Miguel Pena, Managing Director and Global Head of Infrastructure at BBVA, which owns the third largest lender in Argentina, says he likes what the bank has seen so far in terms of new project opportunities, and that the programme has created new opportunities to support new as well as existing clients in bidding for projects.
“The programme framework creates opportunities to structure transactions in ways that significantly reduce risk while creating a good margin, which is quite attractive from a lending perspective. We think [the Ministry of Finance] is doing a great job,” he said.
But there are risks. The way the programme is structured effectively means that investors and creditors lending to projects are effectively taking on sovereign risk, which means a project’s funding is somewhat divorced from its underlying fundamentals – something that could put some yield hungry lenders off (particularly hedge funds, which have bolstered their presence in the Latin American infrastructure space over the past decade).

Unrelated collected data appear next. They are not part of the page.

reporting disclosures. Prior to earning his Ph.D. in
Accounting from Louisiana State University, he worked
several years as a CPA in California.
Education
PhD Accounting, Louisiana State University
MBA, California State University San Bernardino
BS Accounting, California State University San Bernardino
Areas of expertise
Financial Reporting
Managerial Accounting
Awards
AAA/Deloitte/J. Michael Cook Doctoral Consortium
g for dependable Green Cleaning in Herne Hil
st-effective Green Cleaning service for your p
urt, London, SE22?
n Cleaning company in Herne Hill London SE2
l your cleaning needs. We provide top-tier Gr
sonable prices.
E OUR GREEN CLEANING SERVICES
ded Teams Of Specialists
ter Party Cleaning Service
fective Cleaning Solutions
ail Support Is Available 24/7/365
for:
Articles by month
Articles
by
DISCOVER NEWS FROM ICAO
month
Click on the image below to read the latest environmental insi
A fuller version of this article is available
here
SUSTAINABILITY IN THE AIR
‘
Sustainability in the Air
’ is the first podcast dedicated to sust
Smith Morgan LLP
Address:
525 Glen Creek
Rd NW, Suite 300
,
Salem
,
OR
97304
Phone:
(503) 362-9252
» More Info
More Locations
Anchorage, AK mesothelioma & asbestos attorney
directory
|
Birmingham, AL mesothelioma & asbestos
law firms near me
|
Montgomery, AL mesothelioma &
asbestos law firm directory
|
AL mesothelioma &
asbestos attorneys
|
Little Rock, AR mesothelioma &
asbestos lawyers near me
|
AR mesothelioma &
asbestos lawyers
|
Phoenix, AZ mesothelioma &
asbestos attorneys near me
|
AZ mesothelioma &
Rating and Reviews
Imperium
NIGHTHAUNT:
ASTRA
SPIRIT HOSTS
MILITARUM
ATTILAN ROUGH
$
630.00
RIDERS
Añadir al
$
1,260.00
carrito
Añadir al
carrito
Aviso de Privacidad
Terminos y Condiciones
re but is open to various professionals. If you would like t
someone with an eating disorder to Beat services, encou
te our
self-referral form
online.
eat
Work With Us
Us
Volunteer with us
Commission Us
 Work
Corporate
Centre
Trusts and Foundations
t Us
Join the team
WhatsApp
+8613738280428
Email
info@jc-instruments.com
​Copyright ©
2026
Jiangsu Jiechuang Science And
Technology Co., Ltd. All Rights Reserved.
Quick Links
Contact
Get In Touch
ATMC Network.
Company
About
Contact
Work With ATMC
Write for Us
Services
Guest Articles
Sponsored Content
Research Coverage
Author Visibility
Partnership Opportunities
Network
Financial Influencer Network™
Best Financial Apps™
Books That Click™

It also means that if a protracted downturn sets in or if the government accounts erode, so too will their ability to attract required funding. That challenge seems particularly acute in the current environment of heavy-handed FX interventions and IMF negotiations, but it isn’t going away anytime soon.
“Argentina’s recovery is not going to be a smooth ride. The scale of the challenges the economy and the government face are significant, and while we have confidence in the government’s ability to manage them, it is hard to envision that process being free of any hiccups or bouts of volatility,” one senior banker said. “It is to be expected, and it could have consequences.”
Another challenge is that the sheer scale of the borrowing needed to finance the vast pipeline of projects slated for launch over the next five years, beckons a market that may not be ready to take on so much risk. The government plans to deploy tens of billions of dollars to finance these projects, money that will – barring a much more aggressive turnaround than many expect – mostly be sourced abroad given the size of local liquidity pools.
Policymakers regularly come to market with aggressive timelines for projects, but they are often far too optimistic; still, USD26.5bn in five years is a tall order for any country, let alone one that transitioned from international market pariah to nearly overleveraged in just three years.
“It’s quite difficult to fathom, given the scale of borrowing needed, whether there is a market for it all. How [the government] regulates the bidding process and times tender launches with periods when appetite is strong will be crucial if they are going to succeed,” he said.